鉄鋼の強さと機能性は、結晶構造の制御によって最適化されています。結晶構造は、鉄に添加する元素の種類や量によって変わります。例えば、fcc や hcp などの結晶構造の安定性を制御するために、従来は添加元素として炭素や窒素などが利用されています。水素も多量に存在する元素ですので、これまでに fcc に対する hcp の相安定性が半世紀にわたり調査されてきました。従来研究によると、水素は fcc → hcp 結晶構造変化を「促進」することが定説とされます。

しかし、本研究で水素を含ませた鋼材を作製し、fcc-hcp 変態※1)の挙動を調査したところ、水素が fcc → hcp 結晶構造変化を「顕著に抑制」することが見出されました。これは世界で初めて観測された現象であり、fcc 鋼で水素が fcc-hcp 構造変化に与える影響の常識を打ち破るものです。
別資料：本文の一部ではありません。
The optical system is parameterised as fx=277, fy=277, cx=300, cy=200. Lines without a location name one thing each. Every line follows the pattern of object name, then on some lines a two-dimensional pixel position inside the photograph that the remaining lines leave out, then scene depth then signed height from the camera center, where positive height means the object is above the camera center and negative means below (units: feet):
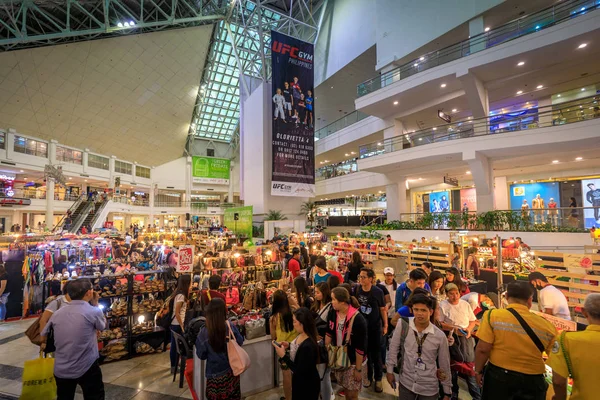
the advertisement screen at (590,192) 40.04 +3.02
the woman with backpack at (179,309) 12.68 -4.26
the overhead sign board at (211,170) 110.22 +18.75
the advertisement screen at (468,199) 56.15 +2.97
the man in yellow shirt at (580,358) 5.82 -3.17
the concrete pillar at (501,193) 49.26 +3.61
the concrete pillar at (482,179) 37.47 +4.85
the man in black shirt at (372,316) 11.27 -4.19
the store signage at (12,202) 55.47 +3.39
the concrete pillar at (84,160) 74.10 +15.34
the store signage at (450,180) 51.01 +6.21
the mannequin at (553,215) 31.73 -0.35
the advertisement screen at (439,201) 60.23 +2.73
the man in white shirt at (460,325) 10.21 -4.22
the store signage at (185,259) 17.12 -2.68
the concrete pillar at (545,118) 32.45 +11.16
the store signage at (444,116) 47.68 +16.97
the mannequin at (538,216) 32.73 -0.40
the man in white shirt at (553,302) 11.41 -3.73
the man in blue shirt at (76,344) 8.68 -4.03
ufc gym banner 56.85 +20.88
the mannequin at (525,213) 33.87 -0.03
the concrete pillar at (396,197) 53.42 +3.34
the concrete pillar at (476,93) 38.32 +17.23
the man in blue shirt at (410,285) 11.90 -3.16
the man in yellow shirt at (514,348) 6.68 -3.35
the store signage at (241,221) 56.59 -1.15
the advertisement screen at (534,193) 44.37 +3.23
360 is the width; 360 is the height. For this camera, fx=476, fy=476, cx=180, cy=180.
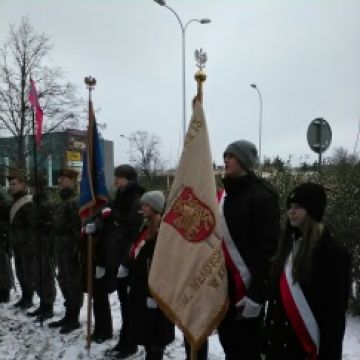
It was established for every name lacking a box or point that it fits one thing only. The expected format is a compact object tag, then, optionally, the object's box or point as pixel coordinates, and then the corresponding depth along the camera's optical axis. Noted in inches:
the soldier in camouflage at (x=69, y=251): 249.9
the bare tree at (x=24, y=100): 831.7
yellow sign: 866.4
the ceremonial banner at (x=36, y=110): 268.8
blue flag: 226.2
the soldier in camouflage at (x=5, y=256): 315.9
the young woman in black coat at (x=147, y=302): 177.9
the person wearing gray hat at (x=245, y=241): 135.5
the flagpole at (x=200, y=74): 142.6
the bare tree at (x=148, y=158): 2296.0
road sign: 289.3
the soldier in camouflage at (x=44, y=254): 275.3
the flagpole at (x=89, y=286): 216.8
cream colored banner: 138.6
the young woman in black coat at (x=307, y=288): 108.4
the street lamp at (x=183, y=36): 777.6
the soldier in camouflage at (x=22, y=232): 291.4
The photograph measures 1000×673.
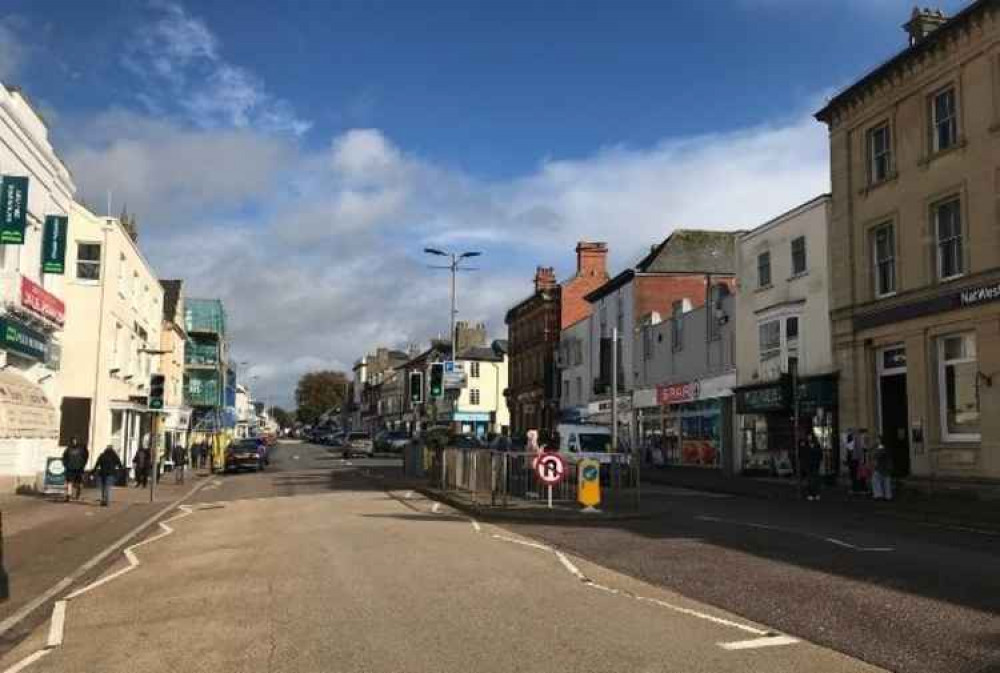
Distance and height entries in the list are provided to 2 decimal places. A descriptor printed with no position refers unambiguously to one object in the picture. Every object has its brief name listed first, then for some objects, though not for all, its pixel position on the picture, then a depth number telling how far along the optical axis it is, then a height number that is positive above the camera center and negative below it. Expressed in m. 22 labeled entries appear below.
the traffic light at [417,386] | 30.75 +1.68
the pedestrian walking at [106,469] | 24.95 -0.83
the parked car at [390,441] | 72.94 -0.14
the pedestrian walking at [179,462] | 37.69 -0.97
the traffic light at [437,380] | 28.69 +1.74
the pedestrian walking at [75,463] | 26.09 -0.74
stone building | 24.81 +5.55
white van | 34.03 +0.09
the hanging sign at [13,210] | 22.55 +5.20
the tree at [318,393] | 171.50 +7.89
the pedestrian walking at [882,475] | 25.44 -0.78
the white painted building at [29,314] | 23.92 +3.16
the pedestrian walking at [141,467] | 34.44 -1.06
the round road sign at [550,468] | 20.59 -0.56
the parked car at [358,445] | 69.75 -0.43
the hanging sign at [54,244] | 27.03 +5.27
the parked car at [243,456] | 46.97 -0.88
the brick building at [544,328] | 68.44 +8.32
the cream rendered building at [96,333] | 33.41 +3.55
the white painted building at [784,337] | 32.03 +3.73
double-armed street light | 45.06 +8.44
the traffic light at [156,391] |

水素はクリーンな資源として注目が集まっており、水素による鉄鋼の結晶構造制御は、今後、新たな鉄鋼材料創製につながると期待されます。

この研究成果はネイチャー・パブリッシング・グループの学術誌「Scientific Reports」のオンライン版で 10 月 31 日に掲載されました。(https://doi.org/10.1038/s41598-018-34542-0)
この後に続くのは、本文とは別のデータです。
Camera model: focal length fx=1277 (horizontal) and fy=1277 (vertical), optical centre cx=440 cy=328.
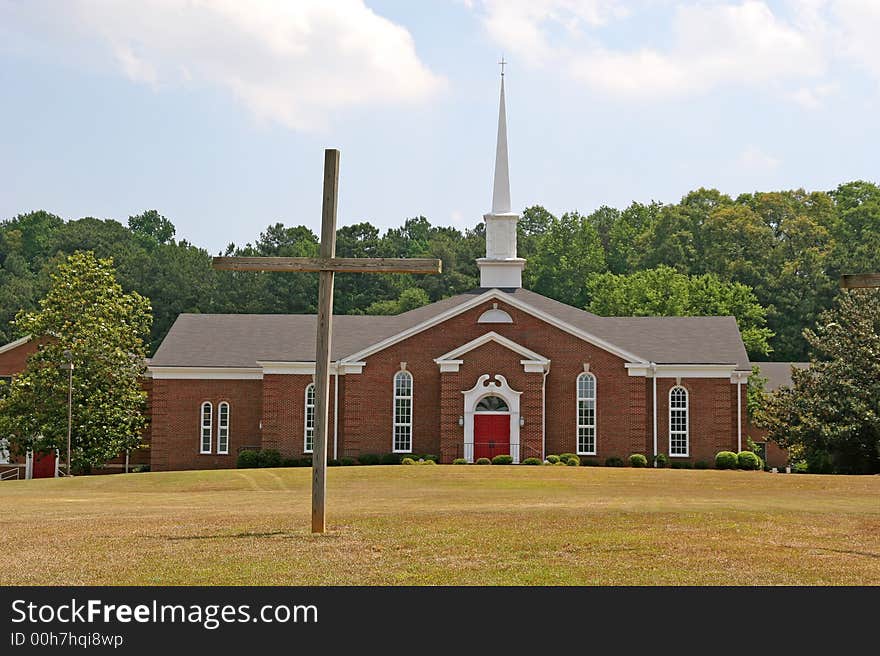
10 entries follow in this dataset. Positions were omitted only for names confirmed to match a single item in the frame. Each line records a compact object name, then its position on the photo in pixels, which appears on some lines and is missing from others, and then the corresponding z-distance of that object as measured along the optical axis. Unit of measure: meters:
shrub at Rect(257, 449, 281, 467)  56.16
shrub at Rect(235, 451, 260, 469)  56.28
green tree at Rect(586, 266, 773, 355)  80.62
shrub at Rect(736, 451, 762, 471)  54.50
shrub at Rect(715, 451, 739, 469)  54.34
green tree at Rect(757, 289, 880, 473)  50.31
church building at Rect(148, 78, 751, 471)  54.84
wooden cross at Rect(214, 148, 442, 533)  19.86
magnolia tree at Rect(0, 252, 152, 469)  57.78
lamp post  54.47
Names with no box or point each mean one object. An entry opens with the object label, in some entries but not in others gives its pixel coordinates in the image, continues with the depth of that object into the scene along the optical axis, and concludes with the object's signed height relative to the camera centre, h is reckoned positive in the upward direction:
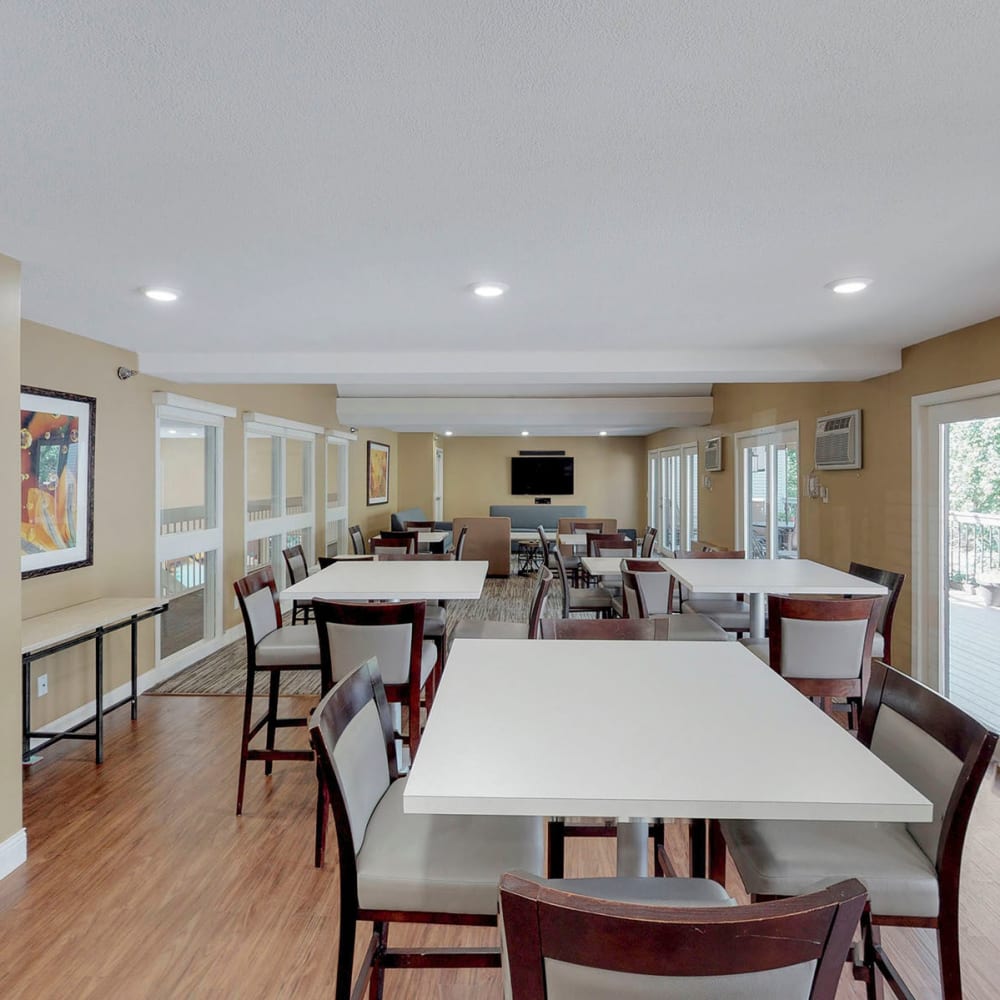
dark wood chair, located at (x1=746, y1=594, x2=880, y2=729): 2.45 -0.54
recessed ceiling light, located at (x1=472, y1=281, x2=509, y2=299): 2.75 +0.93
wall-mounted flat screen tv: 12.23 +0.55
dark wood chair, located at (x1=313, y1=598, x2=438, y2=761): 2.32 -0.50
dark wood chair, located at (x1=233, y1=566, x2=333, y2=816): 2.70 -0.63
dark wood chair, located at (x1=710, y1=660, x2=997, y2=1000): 1.33 -0.75
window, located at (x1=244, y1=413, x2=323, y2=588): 5.90 +0.15
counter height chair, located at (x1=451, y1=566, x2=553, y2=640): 2.79 -0.64
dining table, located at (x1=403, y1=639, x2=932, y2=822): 1.08 -0.49
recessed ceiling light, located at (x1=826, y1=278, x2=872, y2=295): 2.69 +0.93
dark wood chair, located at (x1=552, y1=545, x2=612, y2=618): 4.43 -0.68
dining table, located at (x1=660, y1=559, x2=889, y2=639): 2.95 -0.36
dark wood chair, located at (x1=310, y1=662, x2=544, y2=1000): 1.31 -0.75
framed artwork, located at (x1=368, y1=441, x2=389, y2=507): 9.63 +0.47
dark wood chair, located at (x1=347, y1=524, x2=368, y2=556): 7.31 -0.44
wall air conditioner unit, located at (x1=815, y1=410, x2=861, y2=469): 4.46 +0.46
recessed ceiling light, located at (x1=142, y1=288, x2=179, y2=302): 2.82 +0.92
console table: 2.84 -0.59
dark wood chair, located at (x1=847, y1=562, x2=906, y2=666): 3.02 -0.54
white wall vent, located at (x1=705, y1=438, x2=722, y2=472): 7.34 +0.58
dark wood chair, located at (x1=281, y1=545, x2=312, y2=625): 4.56 -0.44
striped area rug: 4.27 -1.21
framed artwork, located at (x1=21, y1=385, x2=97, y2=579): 3.23 +0.12
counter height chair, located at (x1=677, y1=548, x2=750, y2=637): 3.69 -0.63
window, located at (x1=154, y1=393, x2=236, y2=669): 4.52 -0.16
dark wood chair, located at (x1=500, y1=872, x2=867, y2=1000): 0.75 -0.52
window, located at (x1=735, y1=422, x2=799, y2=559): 5.59 +0.12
※1) 昆虫で、成長にともない幼虫-蛹-成虫と形や構造が変わることを変態と呼びますが、金属固体でも条件によって構造が変わります。金属固体の構造は結晶として表現できますが、雪の結晶が色々あるように金属固体の結晶構造にも色々とあります。この中で、鉄は温度や圧力条件によって立方晶の fcc や bcc、また六方晶の hcp の結晶構造をとります。この結晶構造の変化のことを変態と呼びます。